En nuestro país se han producido grandes avances en la atención educativa de las personas con discapacidad; pero después de 32 años de desarrollo de la LISMI (Ley de Integración de los Discapacitados), algunos seguimos viendo dinámicas ambiguas y con escasa dosis de sensibilidad y compromiso social. Además, las distintas Administraciones están ahora en época de rebajas obviando que en este ámbito no hay que recortar sino profundizar en los Derechos Humanos para avanzar en efectividad y progresividad en relación con unos miembros de esta Sociedad que deben ser una prioridad dado que se trata de personas vulnerables y que muchos no pueden defenderse a sí mismos. El riesgo de seguir con estas dinámicas obsoletas, faltas de sensibilidad y profesionalidad, está en volatilizar los avances sociales que se han conseguido con mucho esfuerzo a través del progreso del sistema de social ?Educación, Sanidad y Servicios Sociales-.
En el ámbito educativo las personas con discapacidad y/o alumnos con necesidades educativas especiales constituyen un grupo poblacional injustamente tratado, dado que se les dedican escasos recursos financieros, humanos y técnicos reduciendo así sus posibilidades de normalización e integración. En el proceso educativo están claramente identificados dos puntos críticos. El primero se produce en la ESO donde se atascan la mayoría de los alumnos de integración por falta de planes individuales y de recursos adecuados para un proceso de enseñanza-aprendizaje efectivo. El segundo en la etapa de transición a la vida adulta, donde no se deja estar a las personas con discapacidad el tiempo necesario para mejorar sus capacidades y habilidades. Etapa que debería ser más flexible y adaptarla a cada persona en base a criterios profesionales y a las posibilidades y capacidades de cada caso con la posibilidad de alargarla hasta los 24-25 años, en lugar terminar a los 21 actuales. Estos años más de Educación pueden suponen un aumento significativo en el grado de Autonomía, Bienestar y Calidad de Vida para su edad adulta y, en consecuencia, conseguir una mejor incorporación a la Sociedad. Sobre todo, cuando este mismo sistema permite a los estudiantes universitarios repetir y estar financiados por la universidad pública una media de cuatro años por cada asignatura (8 convocatorias, dos por año) e incluso utilizar su matriculación para efectos diversos en relación con otros intereses no estrictamente educativos y que están escasamente controlados.
Se pueden aludir muchas excusas y razones para justificar la realidad de tal situación; pero la verdad es que la mayor parte de los avances han sido más teórico que reales, en términos de equidad y de buen gobierno social. No se han aprovechado adecuadamente las décadas de bonanza económica para poner las bases financieras del cuarto pilar del Estado del Bienestar.
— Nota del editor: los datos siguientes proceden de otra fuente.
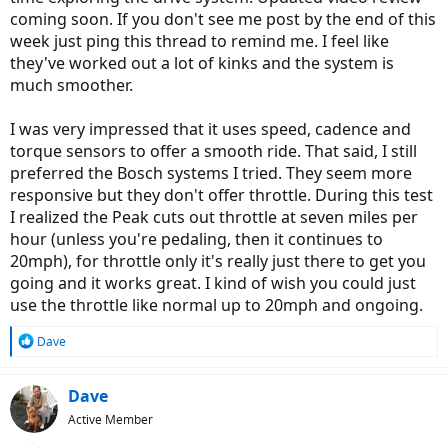
coming soon. If you don't see me post by the end of this
week just ping this thread to remind me. I feel like
they've worked out a lot of kinks and the system is
much smoother.
I was very impressed that it uses speed, cadence and
torque sensors to offer a smooth ride. That said, I still
preferred the Bosch systems I tried. They seem more
responsive but they don't offer throttle. During this test
I realized the Peak cuts out throttle at seven miles per
hour (unless you're pedaling, then it continues to
20mph), for throttle only it's really just there to get you
going and it works great. I kind of wish you could just
use the throttle like normal up to 20mph and ongoing.
R
Dave
e
a
c
Dave
t
Active Member
i
o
No hay un consenso nacional mínimo e imprescindible en Educación y así es difícil la efectividad y la eficiencia, llevamos numerosas reformas y, probablemente haya más, dada la inconsistencia cerebral de nuestros representantes.
Las personas con discapacidad deben ser tratadas como personas y no como números o estadísticas de documentos administrativos, dado que constituyen un grupo poblacional que aporta valor añadido a la Sociedad y su tratamiento adecuado y efectivo es reflejo de valores como la generosidad, la humanidad, el compromiso social, la justicia, la igualdad y la equidad. Porque cuando se avanza en valores humanos se avanza en modernidad, progresividad y sostenibilidad social y, cuando estos se hacen evidentes, existen razones para estar satisfechos y orgullosos de lo que aportamos y de lo que conseguimos. Cuando ocurre los contrario, es que estamos en crisis y, por tanto, socialmente y como Sociedad, enfermos.